There are other puzzling rejection notes. While all I do is dump HTML in a UIWebView, one time the App Store Magic-8 ball scolded me, "An Application may not itself install or launch other executable code by any means, including without limitation through use of a plug-in architecture, calling other frameworks, other APIs or otherwise. No interpreted code may be downloaded and used in an Application except for code that is interpreted and run by Apple's Published APIs and built-in interpreter(s)."

Anyone who has spent much time trying to understand the more philosophical aspects of computer science will wonder at this impossible distinction. In the most abstract models, there's no difference between a program and data. The data that gives an address for a restaurant can be thought of as a compact program for drawing a map and vice versa. While I'm sure everyone agrees that "good" is "good" and "bad" is "bad," I'm also sure that there's no guaranteed way for detecting a program that is about to download good data or a bad program.

Needless to say, this blocks many useful mechanisms for the app developer. You can't download new fixes for old bugs or even include functionality like a widget in your application. It also blocks great applications like an emulator for old Commodore 64 games. I feel sorry for the developer who apparently went to the trouble to get a valid Commodore license only to be rejected by a squirrelly rule.

Apple is terribly inconsistent on this point. Some ad companies like AdMob and Medialets seem to have no trouble distributing precompiled code that downloads sophisticated ads from the Internet. These programs are explicitly designed to change their behavior after the fact, presumably against Apple's rules, but somehow Medialets has managed to interact with iPhones 1 billion times. And then there's the biggest reason of all: Mac and PC users survive with self-updating applications all of the time.

After a bit, I started bothering everyone I knew who worked at Apple to inform them of how arbitrary and infuriating the whole process could be. A few were polite, but they seemed to be tied up by the requirement to act like good corporate citizens.

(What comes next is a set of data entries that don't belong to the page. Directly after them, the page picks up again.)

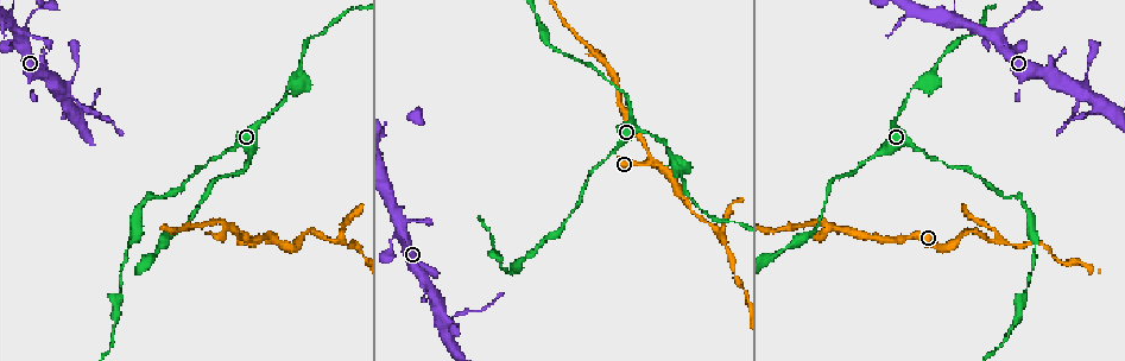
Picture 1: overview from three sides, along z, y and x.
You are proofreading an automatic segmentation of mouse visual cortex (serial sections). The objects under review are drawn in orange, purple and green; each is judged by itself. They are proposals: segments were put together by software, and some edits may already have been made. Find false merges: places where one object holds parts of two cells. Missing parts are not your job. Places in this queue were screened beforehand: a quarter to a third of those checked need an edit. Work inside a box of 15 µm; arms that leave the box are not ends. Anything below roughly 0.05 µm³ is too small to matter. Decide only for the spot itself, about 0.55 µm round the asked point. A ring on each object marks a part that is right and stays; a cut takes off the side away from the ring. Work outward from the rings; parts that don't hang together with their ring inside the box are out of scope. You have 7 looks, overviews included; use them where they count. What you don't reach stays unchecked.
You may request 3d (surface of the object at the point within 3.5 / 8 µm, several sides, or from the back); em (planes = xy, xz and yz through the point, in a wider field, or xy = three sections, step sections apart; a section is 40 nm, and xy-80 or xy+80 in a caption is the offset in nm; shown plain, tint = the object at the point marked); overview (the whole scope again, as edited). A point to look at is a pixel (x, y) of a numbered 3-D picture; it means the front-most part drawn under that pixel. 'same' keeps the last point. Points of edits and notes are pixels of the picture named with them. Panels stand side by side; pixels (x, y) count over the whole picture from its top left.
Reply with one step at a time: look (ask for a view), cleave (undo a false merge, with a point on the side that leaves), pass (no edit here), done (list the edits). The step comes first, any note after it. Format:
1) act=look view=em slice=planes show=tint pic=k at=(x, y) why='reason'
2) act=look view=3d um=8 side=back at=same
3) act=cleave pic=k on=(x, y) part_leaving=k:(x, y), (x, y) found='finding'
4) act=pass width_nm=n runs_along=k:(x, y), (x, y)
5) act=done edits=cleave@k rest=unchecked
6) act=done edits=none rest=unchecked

There was one phone call from an Apple developer representative who told me that it was his job to deliver rejections by phone when they were too sensitive to travel by e-mail. There was, he said, a problem with giving my earnings to charity. Oh really? Was I supposed to spend it on cocaine and whores? No. I just couldn't mention the charity in the App Store listing. Why? Was this a version of the biblical imperative to give with your left hand so that your right hand doesn't know what is going on? He couldn't say. I was free to give the money, he said, and I could even mention this on my own blog, but I couldn't reveal it in the App Store.